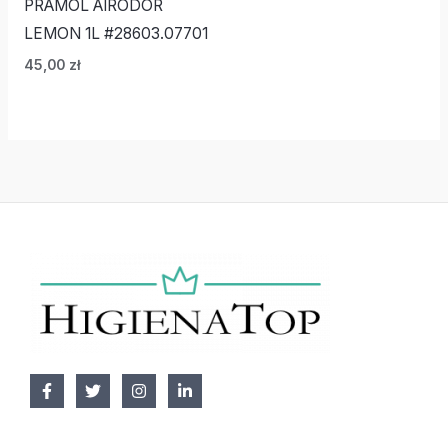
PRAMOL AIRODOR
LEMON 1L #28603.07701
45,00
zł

####################

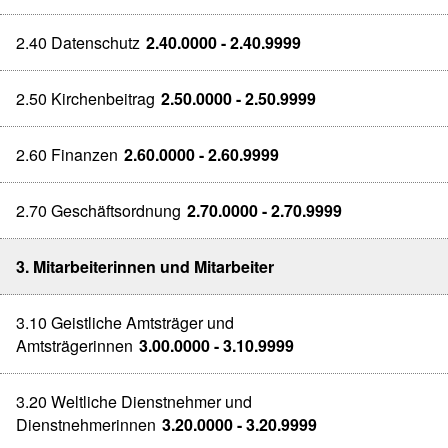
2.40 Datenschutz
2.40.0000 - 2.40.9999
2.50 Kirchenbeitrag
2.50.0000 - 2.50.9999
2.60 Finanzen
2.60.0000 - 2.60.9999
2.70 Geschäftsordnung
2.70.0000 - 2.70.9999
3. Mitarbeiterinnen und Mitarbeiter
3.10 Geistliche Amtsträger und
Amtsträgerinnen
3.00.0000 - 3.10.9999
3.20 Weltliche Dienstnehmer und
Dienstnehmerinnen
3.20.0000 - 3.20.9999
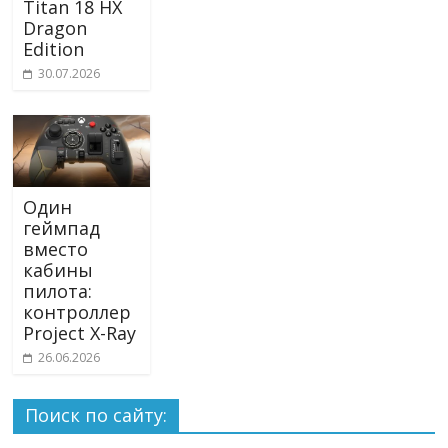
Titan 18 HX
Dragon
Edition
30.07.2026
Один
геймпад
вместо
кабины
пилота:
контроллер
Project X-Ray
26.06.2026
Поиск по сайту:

####################

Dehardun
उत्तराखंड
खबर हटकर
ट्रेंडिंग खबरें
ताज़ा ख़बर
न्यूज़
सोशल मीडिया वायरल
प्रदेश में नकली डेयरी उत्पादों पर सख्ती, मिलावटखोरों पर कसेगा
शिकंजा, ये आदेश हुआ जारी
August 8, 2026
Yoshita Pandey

####################

Exercise:
List each line of the data above that contains the string "Mitarbeiter", copying every such line in full. Case counts, so only matches with the same capitalization qualify.

Written response:
3. Mitarbeiterinnen und Mitarbeiter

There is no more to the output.